At first Miralles upholds the blank-slate doctrine of the transition: “Those stories don’t interest anyone any more, not even those of us who lived through them,” he tells the narrator. “Someone decided they had to be forgotten and ... they were probably right.” But unlike Sanchez Ferlosio, Miralles has paid a steep price for his amnesia. He has seen the companions of his youth fall one by one, knowing that “there’s no lousy street in any lousy town in any ... country named after any of them, nor will there ever be.” The reader remembers a neutral comment at the end of Sanchez Mazas’ biography some 60 pages earlier: “A street in Bilbao bears his name.” The winners’ slates have been cleaned with an eraser, but the losers’ have been wiped clean with a wet sponge.

Despite the tragedies of his life, Miralles is joyously and defiantly alive.

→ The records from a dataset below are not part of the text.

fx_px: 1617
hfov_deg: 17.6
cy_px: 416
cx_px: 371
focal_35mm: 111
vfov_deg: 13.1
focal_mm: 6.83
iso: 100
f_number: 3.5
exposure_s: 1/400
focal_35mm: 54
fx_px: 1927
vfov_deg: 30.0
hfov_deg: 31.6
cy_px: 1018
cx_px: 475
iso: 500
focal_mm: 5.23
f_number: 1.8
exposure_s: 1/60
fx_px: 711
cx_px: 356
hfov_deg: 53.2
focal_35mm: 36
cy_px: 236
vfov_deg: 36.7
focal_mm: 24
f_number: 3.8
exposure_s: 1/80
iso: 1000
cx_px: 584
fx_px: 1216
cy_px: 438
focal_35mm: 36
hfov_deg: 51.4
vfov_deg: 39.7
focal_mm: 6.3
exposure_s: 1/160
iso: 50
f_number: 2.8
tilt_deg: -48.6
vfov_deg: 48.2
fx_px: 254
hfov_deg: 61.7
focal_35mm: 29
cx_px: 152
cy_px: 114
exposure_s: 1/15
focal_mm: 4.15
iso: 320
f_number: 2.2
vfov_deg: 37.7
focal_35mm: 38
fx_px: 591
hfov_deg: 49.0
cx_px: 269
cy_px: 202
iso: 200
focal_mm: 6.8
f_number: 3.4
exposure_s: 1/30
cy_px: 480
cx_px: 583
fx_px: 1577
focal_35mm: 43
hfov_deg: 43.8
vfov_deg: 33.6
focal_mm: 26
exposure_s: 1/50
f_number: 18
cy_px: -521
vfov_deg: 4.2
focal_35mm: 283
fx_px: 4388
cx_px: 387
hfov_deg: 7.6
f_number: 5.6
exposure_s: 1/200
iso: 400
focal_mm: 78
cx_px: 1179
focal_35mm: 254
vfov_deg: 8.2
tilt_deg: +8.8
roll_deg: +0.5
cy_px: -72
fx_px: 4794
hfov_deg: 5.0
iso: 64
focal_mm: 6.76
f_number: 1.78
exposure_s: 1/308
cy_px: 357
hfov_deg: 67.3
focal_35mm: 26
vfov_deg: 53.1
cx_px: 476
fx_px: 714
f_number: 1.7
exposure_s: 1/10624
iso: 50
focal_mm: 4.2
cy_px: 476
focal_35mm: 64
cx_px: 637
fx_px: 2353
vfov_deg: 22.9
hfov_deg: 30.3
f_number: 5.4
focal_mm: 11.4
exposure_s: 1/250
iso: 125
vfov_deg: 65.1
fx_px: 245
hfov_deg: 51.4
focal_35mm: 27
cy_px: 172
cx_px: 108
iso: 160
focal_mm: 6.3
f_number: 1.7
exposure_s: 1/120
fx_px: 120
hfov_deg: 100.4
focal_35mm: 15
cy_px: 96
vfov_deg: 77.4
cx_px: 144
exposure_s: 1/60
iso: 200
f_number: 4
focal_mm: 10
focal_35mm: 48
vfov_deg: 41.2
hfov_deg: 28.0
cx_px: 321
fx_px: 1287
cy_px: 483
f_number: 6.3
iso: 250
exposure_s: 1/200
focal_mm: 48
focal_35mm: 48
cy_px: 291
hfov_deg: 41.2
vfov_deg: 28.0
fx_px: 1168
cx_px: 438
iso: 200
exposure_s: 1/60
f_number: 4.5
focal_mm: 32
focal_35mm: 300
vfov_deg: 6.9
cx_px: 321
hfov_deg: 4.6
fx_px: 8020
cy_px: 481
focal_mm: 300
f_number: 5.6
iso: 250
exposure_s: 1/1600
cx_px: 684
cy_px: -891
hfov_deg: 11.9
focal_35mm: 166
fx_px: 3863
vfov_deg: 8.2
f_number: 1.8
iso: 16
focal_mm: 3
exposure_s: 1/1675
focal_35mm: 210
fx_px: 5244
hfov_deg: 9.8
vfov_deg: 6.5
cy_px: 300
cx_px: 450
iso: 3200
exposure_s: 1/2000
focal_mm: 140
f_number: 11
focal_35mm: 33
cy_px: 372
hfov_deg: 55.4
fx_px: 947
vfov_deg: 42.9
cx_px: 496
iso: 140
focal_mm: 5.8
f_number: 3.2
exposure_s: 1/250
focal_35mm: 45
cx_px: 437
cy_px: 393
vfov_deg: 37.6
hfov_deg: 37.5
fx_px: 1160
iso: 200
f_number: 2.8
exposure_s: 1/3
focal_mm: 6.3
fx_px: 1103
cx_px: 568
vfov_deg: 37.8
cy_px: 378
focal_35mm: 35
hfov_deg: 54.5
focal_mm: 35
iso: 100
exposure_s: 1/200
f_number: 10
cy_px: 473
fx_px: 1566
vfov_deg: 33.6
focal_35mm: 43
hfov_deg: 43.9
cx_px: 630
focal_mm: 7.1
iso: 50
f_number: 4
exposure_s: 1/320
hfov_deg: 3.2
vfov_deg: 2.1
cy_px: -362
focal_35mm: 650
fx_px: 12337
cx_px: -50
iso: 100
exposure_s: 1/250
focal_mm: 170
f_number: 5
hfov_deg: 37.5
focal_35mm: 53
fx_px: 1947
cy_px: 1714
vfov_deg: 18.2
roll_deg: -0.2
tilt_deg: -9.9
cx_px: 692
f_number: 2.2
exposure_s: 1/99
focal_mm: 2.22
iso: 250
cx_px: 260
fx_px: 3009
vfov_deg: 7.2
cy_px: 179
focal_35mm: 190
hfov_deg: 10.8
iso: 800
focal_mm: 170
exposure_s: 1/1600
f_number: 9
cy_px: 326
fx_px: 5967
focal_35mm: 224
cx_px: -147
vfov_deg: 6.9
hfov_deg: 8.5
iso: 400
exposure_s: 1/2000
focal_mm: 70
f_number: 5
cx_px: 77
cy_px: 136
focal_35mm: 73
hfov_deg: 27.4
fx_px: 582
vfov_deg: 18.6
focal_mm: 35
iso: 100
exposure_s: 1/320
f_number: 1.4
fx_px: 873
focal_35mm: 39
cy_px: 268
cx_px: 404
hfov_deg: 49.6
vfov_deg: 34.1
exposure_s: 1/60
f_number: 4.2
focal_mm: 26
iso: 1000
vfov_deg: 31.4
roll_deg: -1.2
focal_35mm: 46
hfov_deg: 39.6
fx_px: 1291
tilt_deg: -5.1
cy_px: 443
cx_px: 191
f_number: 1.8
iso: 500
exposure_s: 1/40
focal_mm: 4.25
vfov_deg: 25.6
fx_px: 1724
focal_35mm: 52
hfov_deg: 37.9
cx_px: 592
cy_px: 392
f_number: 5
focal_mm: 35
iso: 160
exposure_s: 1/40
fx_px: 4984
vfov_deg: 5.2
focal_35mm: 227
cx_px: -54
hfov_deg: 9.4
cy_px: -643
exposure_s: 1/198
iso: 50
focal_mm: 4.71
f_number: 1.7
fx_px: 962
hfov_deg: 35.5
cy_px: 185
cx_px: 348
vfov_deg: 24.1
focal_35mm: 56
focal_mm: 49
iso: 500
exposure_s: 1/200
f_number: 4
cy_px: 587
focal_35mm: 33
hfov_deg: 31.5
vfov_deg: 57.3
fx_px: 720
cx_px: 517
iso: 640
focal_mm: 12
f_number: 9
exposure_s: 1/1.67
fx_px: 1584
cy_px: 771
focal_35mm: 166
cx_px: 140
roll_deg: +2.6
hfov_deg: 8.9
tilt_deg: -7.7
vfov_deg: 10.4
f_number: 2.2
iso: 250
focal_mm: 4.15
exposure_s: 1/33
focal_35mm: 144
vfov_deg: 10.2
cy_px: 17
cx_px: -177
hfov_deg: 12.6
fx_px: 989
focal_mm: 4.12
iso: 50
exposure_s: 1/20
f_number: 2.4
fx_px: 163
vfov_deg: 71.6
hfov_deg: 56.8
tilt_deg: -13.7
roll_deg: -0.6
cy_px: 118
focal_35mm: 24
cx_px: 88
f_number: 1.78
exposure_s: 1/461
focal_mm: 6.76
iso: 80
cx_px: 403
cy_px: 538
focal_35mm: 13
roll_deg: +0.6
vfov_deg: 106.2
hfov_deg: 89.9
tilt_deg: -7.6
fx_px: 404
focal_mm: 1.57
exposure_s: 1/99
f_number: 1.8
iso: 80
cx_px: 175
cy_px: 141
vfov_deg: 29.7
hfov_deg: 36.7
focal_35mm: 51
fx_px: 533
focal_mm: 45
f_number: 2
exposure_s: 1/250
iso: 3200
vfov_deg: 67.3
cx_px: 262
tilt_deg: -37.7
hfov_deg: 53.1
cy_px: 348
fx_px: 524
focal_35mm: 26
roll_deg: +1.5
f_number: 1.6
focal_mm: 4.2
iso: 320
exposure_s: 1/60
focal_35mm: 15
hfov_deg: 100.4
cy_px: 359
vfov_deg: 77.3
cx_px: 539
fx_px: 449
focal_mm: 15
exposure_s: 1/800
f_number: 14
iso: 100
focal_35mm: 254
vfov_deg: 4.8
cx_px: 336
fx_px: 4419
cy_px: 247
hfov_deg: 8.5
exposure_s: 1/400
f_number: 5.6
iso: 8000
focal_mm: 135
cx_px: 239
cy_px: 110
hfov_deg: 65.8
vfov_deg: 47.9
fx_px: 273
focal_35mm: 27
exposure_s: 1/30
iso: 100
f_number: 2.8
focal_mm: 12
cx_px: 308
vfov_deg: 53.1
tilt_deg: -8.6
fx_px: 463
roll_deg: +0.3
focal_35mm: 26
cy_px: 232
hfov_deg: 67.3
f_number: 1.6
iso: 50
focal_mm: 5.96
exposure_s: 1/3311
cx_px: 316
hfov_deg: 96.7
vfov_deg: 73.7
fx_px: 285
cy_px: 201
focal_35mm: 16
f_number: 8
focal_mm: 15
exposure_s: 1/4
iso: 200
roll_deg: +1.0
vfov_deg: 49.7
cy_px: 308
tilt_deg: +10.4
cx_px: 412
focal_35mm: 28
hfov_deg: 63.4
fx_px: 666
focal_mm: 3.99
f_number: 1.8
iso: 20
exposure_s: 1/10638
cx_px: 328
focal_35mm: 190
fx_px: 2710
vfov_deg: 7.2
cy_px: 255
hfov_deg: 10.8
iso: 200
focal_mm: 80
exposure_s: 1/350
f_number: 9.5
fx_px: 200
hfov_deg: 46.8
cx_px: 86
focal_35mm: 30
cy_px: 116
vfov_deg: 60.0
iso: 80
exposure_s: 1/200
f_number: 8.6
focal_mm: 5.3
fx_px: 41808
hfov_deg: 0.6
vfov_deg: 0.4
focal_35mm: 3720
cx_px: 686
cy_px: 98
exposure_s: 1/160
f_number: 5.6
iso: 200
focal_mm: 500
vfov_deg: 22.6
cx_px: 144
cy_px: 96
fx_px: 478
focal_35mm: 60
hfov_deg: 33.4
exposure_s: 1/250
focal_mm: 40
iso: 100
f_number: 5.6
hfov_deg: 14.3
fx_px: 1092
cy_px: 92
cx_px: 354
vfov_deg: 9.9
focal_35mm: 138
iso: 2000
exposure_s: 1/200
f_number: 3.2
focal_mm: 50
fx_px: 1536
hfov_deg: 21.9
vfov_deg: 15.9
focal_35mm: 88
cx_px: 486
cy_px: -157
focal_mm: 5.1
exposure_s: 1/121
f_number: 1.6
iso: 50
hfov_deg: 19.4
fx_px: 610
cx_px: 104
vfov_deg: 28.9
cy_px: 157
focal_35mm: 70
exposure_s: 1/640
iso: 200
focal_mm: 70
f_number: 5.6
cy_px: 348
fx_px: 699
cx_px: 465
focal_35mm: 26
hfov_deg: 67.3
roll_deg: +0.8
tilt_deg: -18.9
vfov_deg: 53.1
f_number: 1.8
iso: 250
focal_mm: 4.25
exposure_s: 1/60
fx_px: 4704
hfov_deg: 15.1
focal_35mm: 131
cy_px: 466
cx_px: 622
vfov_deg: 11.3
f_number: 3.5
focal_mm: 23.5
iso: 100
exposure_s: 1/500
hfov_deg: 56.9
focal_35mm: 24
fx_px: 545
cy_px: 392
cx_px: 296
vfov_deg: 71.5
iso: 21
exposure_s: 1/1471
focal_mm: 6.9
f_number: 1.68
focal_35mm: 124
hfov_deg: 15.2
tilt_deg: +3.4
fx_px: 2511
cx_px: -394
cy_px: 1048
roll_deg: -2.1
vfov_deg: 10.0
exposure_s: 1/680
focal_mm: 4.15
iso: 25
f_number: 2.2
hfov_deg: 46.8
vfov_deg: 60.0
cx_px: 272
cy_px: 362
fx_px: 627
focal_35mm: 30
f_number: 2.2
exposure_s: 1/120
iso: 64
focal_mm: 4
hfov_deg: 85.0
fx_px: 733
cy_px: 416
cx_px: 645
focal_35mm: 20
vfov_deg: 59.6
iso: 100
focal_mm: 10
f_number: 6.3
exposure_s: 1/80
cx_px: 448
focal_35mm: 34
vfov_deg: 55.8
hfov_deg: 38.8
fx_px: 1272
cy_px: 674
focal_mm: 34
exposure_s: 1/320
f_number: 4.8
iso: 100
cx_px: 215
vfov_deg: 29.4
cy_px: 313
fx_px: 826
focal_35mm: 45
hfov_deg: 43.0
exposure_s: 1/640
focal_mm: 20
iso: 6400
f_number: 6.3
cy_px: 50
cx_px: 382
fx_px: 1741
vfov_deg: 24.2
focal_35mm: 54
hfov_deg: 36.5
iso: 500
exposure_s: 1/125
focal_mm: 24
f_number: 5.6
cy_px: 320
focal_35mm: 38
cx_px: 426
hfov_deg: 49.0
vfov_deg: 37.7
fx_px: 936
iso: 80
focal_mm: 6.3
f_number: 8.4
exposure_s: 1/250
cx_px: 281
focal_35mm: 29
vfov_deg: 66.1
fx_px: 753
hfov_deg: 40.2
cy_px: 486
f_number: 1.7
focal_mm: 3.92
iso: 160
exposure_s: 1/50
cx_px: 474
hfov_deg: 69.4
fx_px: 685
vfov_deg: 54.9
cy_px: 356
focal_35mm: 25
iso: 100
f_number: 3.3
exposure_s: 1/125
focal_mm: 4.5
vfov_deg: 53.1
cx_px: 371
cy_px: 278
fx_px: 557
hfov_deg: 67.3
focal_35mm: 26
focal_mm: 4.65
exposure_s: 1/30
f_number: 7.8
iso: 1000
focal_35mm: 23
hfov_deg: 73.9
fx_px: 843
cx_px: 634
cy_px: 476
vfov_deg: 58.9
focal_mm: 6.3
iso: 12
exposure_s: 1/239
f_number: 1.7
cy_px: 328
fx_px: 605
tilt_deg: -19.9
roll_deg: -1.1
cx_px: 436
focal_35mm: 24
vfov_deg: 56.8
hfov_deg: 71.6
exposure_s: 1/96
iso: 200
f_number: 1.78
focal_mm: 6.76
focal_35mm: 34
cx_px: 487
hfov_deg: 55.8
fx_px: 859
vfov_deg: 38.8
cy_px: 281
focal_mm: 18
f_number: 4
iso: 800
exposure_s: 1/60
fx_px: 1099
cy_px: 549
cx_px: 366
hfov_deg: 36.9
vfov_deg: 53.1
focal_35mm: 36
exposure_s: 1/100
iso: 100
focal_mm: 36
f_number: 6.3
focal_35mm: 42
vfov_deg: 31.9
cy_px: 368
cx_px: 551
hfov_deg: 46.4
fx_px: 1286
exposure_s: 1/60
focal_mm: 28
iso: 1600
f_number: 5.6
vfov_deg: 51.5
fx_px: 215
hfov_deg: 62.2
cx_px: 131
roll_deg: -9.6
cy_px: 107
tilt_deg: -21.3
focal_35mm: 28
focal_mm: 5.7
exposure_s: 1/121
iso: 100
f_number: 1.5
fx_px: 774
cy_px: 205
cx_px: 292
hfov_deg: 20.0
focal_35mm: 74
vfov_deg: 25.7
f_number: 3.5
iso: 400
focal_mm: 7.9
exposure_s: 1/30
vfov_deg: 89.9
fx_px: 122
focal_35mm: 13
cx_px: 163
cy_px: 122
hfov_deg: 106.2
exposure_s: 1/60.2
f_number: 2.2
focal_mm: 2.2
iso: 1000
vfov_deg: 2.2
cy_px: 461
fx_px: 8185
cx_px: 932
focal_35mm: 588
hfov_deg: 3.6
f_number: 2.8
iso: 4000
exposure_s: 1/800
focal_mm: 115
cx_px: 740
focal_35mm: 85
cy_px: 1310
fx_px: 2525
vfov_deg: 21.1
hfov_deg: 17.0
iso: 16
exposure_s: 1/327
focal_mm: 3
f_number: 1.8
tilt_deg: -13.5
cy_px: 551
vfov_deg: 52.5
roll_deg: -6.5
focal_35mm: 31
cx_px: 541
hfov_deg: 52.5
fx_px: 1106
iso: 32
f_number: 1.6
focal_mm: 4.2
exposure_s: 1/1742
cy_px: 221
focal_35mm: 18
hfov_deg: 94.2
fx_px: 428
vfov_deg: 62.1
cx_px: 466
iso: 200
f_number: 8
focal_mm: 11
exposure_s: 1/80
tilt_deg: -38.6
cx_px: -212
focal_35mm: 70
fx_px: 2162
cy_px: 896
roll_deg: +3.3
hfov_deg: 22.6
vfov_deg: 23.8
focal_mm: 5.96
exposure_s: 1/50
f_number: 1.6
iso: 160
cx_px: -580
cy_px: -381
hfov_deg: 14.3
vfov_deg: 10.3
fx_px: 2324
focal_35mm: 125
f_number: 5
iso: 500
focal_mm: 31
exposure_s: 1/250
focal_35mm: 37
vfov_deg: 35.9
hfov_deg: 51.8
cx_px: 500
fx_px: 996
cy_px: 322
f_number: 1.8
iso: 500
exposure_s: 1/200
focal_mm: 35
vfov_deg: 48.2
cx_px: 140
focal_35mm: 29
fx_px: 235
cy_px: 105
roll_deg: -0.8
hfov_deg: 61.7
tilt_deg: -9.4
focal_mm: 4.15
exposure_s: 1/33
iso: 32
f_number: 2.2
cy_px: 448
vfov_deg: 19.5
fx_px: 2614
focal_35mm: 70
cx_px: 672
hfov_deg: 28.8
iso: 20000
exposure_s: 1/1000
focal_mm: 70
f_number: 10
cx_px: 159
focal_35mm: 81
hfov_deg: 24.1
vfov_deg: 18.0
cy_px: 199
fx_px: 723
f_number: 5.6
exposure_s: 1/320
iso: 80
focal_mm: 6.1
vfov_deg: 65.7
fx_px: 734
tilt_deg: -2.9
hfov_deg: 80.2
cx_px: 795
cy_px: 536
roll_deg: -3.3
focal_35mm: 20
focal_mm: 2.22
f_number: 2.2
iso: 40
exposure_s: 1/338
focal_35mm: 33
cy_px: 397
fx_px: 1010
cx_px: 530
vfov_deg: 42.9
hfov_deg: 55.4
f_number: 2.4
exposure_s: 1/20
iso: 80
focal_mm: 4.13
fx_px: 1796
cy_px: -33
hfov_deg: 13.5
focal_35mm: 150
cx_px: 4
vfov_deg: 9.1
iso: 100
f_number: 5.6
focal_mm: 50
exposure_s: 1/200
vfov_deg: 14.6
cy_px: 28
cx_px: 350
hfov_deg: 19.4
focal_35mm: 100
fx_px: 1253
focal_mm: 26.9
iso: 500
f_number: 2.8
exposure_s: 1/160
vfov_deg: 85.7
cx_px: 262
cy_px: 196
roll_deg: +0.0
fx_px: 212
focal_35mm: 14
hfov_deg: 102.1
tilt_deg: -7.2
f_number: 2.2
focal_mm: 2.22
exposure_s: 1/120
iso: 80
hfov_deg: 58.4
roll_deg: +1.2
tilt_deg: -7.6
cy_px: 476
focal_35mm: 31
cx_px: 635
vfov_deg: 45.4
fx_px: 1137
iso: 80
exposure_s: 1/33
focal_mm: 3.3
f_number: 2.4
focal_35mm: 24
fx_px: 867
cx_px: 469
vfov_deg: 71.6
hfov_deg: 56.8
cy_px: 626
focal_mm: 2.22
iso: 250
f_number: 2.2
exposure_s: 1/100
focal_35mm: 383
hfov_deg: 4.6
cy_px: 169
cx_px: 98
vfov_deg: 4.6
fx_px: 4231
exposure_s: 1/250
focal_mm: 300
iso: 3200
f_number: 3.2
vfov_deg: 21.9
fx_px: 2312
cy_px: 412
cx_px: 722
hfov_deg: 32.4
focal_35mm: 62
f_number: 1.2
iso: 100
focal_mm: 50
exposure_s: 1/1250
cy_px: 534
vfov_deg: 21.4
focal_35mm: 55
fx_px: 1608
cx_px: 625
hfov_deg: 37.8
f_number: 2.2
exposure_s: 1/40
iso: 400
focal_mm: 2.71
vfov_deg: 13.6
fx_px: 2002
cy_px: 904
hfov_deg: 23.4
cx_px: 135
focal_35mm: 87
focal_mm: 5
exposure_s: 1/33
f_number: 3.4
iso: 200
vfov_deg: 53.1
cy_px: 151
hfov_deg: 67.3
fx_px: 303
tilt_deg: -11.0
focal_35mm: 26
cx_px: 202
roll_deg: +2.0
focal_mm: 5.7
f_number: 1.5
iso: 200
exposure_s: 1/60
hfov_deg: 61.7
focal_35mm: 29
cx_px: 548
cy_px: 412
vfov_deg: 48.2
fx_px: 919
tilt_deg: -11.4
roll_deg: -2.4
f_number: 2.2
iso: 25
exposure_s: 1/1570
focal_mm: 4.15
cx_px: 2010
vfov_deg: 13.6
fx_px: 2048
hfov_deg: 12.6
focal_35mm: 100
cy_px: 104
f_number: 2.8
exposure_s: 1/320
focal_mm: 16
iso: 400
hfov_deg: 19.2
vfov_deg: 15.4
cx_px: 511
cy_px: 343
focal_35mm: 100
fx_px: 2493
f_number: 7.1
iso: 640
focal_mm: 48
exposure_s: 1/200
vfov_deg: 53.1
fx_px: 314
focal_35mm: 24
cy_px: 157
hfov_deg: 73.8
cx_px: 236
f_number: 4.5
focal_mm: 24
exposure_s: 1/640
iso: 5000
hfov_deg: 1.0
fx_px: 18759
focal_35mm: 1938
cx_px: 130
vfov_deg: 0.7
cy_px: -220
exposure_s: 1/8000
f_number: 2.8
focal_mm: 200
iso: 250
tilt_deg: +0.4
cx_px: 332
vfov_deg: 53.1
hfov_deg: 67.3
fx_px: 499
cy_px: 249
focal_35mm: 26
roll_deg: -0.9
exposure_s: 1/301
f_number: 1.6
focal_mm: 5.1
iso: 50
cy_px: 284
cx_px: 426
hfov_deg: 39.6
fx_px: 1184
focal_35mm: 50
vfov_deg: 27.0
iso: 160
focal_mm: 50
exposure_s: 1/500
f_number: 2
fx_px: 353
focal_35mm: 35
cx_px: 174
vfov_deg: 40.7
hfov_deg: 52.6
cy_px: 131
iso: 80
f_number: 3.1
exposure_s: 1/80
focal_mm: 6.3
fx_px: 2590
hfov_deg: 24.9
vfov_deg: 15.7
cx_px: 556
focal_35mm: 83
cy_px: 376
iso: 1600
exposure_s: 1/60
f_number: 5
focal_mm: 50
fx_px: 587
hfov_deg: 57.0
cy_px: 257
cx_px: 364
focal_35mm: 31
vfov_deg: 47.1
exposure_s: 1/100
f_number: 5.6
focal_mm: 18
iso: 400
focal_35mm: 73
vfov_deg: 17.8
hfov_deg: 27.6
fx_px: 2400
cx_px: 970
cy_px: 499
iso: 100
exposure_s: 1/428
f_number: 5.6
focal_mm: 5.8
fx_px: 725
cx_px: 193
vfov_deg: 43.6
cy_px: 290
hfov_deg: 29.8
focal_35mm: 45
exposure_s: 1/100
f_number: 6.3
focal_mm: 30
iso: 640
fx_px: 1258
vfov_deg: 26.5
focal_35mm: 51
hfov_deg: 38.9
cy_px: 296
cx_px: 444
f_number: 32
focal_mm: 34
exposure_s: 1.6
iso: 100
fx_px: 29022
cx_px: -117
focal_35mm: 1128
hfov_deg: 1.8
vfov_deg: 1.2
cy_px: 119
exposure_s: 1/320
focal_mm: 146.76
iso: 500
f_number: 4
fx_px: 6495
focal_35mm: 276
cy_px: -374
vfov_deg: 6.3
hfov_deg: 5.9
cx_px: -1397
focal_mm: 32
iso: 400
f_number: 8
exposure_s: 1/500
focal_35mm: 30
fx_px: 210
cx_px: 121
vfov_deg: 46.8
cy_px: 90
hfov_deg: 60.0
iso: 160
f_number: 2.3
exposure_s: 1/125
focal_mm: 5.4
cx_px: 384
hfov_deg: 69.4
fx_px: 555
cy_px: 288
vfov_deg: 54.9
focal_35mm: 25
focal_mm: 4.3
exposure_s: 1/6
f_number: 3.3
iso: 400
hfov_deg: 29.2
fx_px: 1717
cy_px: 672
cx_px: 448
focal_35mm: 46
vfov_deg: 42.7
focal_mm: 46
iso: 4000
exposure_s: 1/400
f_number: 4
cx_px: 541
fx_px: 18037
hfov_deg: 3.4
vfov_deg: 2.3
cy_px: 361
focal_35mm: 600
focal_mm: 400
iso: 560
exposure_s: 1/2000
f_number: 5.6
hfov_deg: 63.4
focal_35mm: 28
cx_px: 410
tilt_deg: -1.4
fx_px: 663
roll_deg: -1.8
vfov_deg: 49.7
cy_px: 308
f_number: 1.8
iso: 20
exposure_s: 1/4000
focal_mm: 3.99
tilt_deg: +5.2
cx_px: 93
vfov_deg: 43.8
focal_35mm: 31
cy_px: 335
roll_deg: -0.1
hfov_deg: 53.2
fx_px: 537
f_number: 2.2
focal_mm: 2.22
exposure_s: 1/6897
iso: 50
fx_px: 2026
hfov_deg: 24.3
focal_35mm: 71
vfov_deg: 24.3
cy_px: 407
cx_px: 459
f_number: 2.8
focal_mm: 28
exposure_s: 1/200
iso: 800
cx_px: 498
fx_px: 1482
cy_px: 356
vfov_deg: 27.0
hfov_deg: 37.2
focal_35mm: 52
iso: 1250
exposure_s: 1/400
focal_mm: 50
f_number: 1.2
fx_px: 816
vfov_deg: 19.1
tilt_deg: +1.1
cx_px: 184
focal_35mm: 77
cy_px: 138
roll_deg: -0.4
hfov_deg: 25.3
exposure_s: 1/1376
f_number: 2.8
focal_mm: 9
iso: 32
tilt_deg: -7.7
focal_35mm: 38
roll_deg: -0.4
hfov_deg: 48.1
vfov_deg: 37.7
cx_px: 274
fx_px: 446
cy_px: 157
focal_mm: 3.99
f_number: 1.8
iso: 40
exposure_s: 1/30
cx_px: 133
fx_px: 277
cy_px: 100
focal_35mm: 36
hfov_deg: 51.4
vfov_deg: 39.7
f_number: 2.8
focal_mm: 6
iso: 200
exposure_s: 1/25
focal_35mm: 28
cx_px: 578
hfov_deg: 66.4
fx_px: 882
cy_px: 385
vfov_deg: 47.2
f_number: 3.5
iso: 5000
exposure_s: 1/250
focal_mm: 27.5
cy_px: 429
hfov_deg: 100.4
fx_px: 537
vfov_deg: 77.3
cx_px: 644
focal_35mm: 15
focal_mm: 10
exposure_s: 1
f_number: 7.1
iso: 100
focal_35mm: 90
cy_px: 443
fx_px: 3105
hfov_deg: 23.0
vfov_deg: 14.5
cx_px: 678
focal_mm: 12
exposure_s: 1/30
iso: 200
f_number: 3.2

His belief that life is the greatest good a person can have makes us and the narrator suspect that he may have been the soldier who spared Sanchez Mazas, although he insists that “if anybody deserved to be shot back then, Sanchez Mazas did.”

Whether or not the old man was the anonymous soldier, the narrator finds in Miralles the hero his book has been lacking, and to some extent the father he lost at the novel’s beginning. Since Miralles is one of the few fictional characters in a book that insists throughout that it is a “true tale,” it is ironic that readers’ reactions to the novel as endearing or tragic (or stilted or unconvincing) reflect their impressions of Miralles. The pretense of verisimilitude may be more striking to Spanish readers, who are acquainted with the principal places and characters in the story. But Cercas takes his most striking risk by naming the narrator of the novel “Javier Cercas,” thus conflating author and narrator.

The author says his editor told him “Soldiers of Salamis” would have only 5,000 readers, all over age 60. It has sold more than 500,000 copies in Spanish and been made into an equally well-received movie. The novel’s success in France, Germany and England suggests that it strikes a chord in any country or individual with ghosts to face.